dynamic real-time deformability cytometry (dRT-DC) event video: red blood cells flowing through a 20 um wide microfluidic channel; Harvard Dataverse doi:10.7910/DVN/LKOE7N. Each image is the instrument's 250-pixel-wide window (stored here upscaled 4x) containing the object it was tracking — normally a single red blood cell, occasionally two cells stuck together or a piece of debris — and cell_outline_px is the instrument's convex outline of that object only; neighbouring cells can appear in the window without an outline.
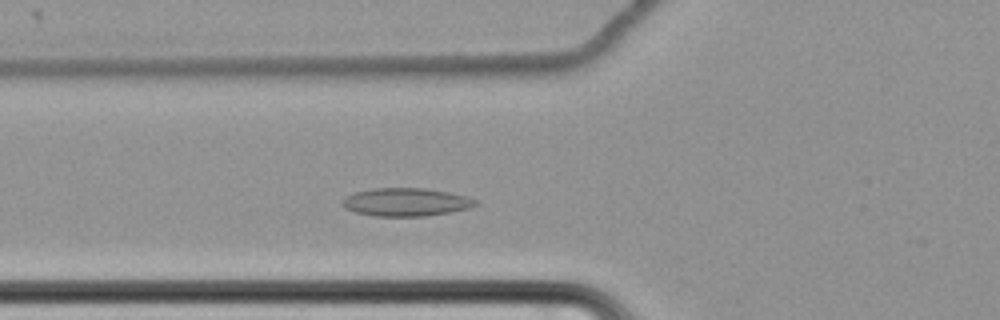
{"species": "common noctule bat (a hibernating species)", "species_latin": "Nyctalus noctula", "temperature_condition": "cold", "stored_images_in_passage": 47, "camera_frame_rate_fps": 3000, "um_per_image_px": 0.085, "animal": {"sex": "female", "body_mass_g": 22.7, "forearm_length_mm": 54.2}, "frame": {"image": 1, "passage_image": 15, "time_ms": 4.667, "image_size_px": [1000, 320], "cell_outline_px": [[480, 204], [472, 208], [424, 216], [376, 216], [356, 212], [344, 208], [340, 204], [348, 196], [356, 192], [372, 188], [424, 188], [448, 192], [464, 196], [476, 200]], "centroid_in_image_um": [34.53, 17.18], "position_along_channel_um": 91.3, "area_um2": 21.68}}
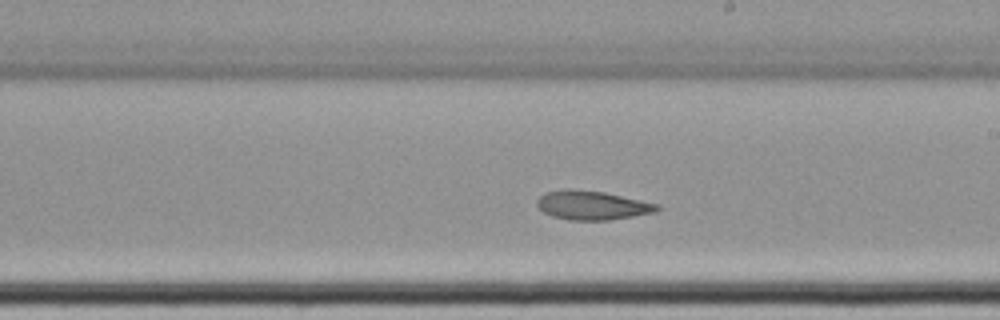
{"frame": {"image": 2, "passage_image": 28, "time_ms": 9.0, "image_size_px": [1000, 320], "cell_outline_px": [[660, 208], [656, 212], [608, 220], [568, 220], [552, 216], [544, 212], [536, 204], [536, 200], [544, 192], [568, 188], [604, 192], [660, 204]], "centroid_in_image_um": [50.32, 17.44], "position_along_channel_um": 238.7, "area_um2": 20.35}}
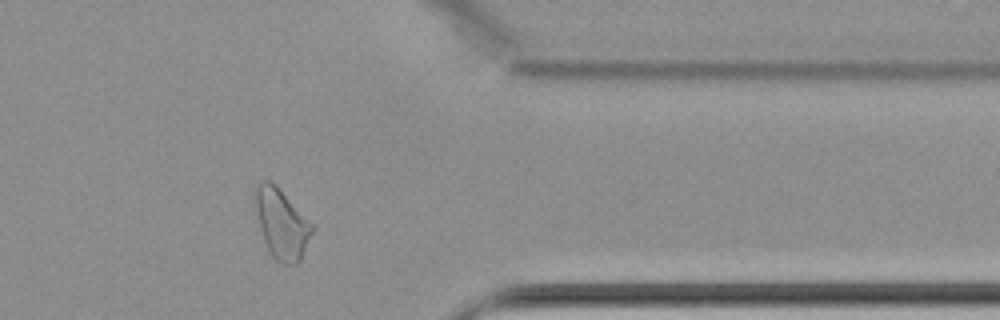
{"frame": {"image": 3, "passage_image": 42, "time_ms": 13.667, "image_size_px": [1000, 320], "cell_outline_px": [[316, 228], [300, 260], [296, 264], [280, 264], [272, 256], [264, 240], [260, 228], [256, 208], [256, 184], [260, 180], [268, 180], [276, 184], [316, 224]], "centroid_in_image_um": [24.01, 19.0], "position_along_channel_um": 387.4, "area_um2": 23.58}}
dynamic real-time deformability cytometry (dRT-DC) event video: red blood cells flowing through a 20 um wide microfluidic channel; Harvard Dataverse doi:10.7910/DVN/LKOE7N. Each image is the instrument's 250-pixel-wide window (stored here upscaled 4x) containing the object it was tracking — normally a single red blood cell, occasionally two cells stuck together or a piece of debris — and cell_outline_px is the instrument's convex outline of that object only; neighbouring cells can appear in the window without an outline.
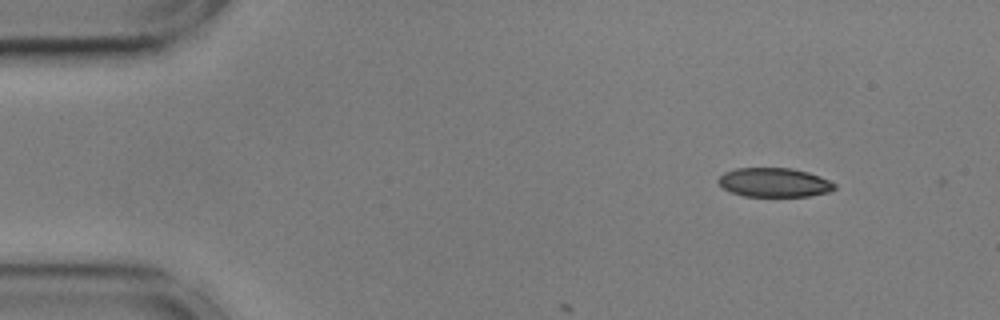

=-=-=

WHAT THE TASK REQUIRES | Return each line of the data, keeping its wording exact and omitting pictures.

FINAL RESULT |
dynamic real-time deformability cytometry (dRT-DC) event video: red blood cells flowing through a 20 um wide microfluidic channel; Harvard Dataverse doi:10.7910/DVN/LKOE7N. Each image is the instrument's 250-pixel-wide window (stored here upscaled 4x) containing the object it was tracking — normally a single red blood cell, occasionally two cells stuck together or a piece of debris — and cell_outline_px is the instrument's convex outline of that object only; neighbouring cells can appear in the window without an outline.
{"species": "common noctule bat (a hibernating species)", "species_latin": "Nyctalus noctula", "temperature_condition": "cold", "stored_images_in_passage": 47, "camera_frame_rate_fps": 3000, "um_per_image_px": 0.085, "animal": {"sex": "female", "body_mass_g": 22.7, "forearm_length_mm": 54.2}, "frame": {"image": 1, "passage_image": 15, "time_ms": 4.667, "image_size_px": [1000, 320], "cell_outline_px": [[480, 204], [472, 208], [424, 216], [376, 216], [356, 212], [344, 208], [340, 204], [348, 196], [356, 192], [372, 188], [424, 188], [448, 192], [464, 196], [476, 200]], "centroid_in_image_um": [34.53, 17.18], "position_along_channel_um": 91.3, "area_um2": 21.68}}
{"frame": {"image": 2, "passage_image": 28, "time_ms": 9.0, "image_size_px": [1000, 320], "cell_outline_px": [[660, 208], [656, 212], [608, 220], [568, 220], [552, 216], [544, 212], [536, 204], [536, 200], [544, 192], [568, 188], [604, 192], [660, 204]], "centroid_in_image_um": [50.32, 17.44], "position_along_channel_um": 238.7, "area_um2": 20.35}}
{"frame": {"image": 3, "passage_image": 42, "time_ms": 13.667, "image_size_px": [1000, 320], "cell_outline_px": [[316, 228], [300, 260], [296, 264], [280, 264], [272, 256], [264, 240], [260, 228], [256, 208], [256, 184], [260, 180], [268, 180], [276, 184], [316, 224]], "centroid_in_image_um": [24.01, 19.0], "position_along_channel_um": 387.4, "area_um2": 23.58}}
dynamic real-time deformability cytometry (dRT-DC) event video: red blood cells flowing through a 20 um wide microfluidic channel; Harvard Dataverse doi:10.7910/DVN/LKOE7N. Each image is the instrument's 250-pixel-wide window (stored here upscaled 4x) containing the object it was tracking — normally a single red blood cell, occasionally two cells stuck together or a piece of debris — and cell_outline_px is the instrument's convex outline of that object only; neighbouring cells can appear in the window without an outline.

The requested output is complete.